Babar Mustafa, a senior software engineer with Al Jazeera, wrote on Twitter that "DNS [Domain Name System] poisoning issues are being resolved by our provider": https://twitter.com/babarmust/status/243112297017507840

ISPs often provide DNS services to their customers. Tampering with DNS settings can be particularly harmful, since users can be redirected to a fake website even though a correct domain name has been typed into a web browser. The type of attack is know as DNS "poisoning."

The DNS issue caused Al Jazeera's websites to be available in some parts of the world but not others. Mustafa advised that people visit "www.aljazeera.com" rather than just "aljazeera.com," although the variation did not work from Australia on Wednesday morning.
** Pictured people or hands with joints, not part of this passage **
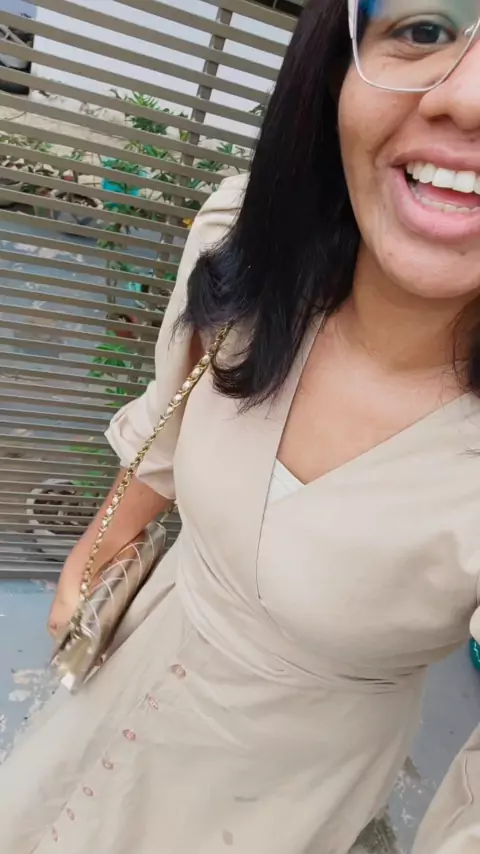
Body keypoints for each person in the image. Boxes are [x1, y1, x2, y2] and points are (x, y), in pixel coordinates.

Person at [1, 0, 480, 851]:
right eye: (425, 27)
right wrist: (99, 549)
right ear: (335, 67)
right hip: (135, 659)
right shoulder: (242, 244)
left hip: (283, 795)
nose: (469, 98)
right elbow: (167, 431)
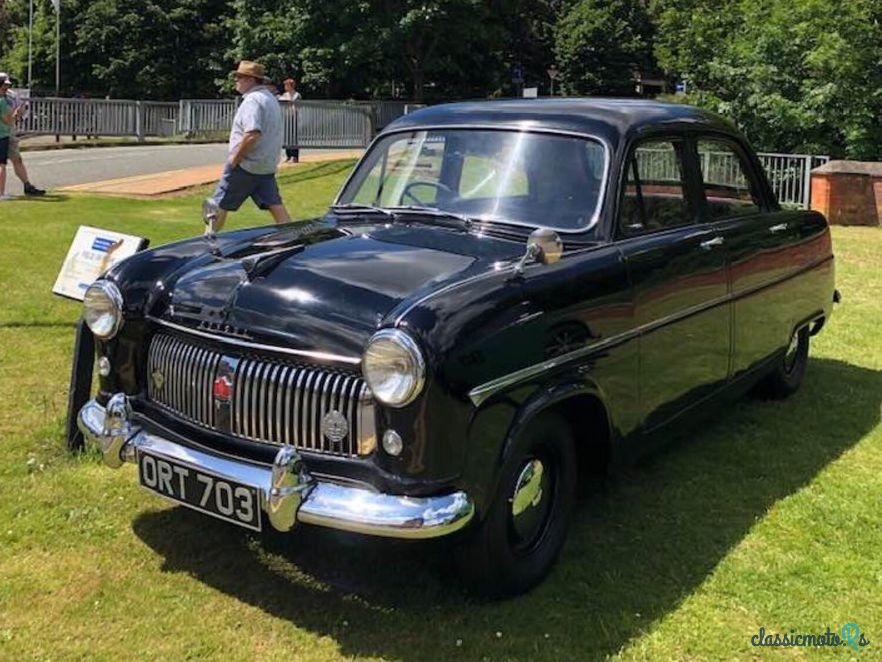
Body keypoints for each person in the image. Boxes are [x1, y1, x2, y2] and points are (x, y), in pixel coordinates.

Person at [207, 61, 292, 232]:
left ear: (251, 80)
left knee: (217, 206)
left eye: (239, 77)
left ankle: (208, 245)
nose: (235, 80)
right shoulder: (270, 99)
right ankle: (293, 238)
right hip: (266, 166)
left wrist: (235, 159)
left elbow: (252, 133)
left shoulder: (252, 101)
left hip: (246, 165)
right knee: (276, 206)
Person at [0, 73, 46, 196]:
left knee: (17, 159)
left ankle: (27, 185)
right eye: (4, 84)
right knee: (2, 164)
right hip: (4, 129)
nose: (6, 87)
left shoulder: (12, 95)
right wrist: (14, 115)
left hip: (8, 131)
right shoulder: (2, 99)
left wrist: (19, 113)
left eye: (7, 85)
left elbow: (21, 108)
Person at [277, 77, 301, 163]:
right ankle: (288, 156)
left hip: (293, 116)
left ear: (291, 86)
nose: (285, 87)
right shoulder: (284, 95)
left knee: (293, 137)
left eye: (286, 85)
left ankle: (295, 156)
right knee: (287, 136)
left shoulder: (296, 95)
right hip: (286, 116)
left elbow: (297, 105)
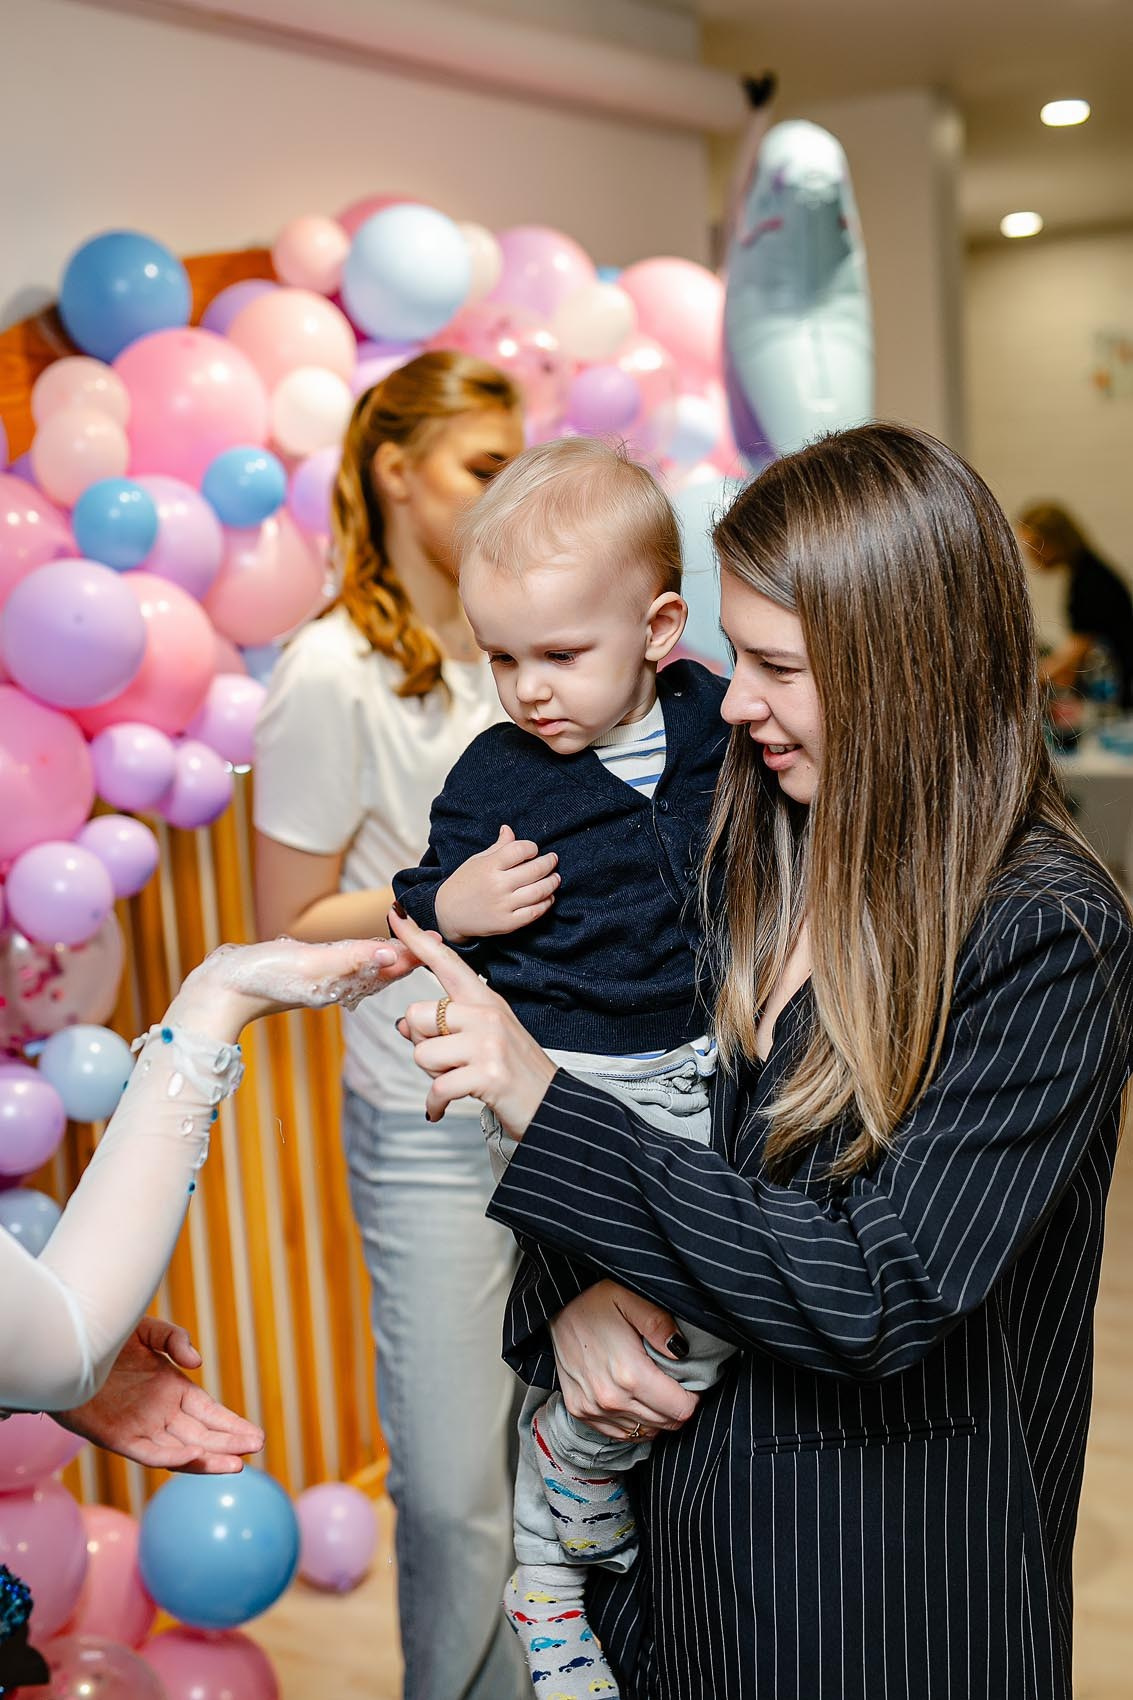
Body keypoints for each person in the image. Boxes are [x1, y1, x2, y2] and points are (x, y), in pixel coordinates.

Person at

Another domain, "www.aljazeerasport.net," was also offline: https://twitter.com/babarmust/status/243071247947292672

Political unrest in the Middle East had caused increased activity from hackers motivated by political causes who target high-profile websites in order to embarrass entities that the activists dislike. In March 2003, Al Jazeera was hit with a distributed denial-of-service attack following its broadcast of photos of U.S. soldiers who had been captured by Iraqi forces.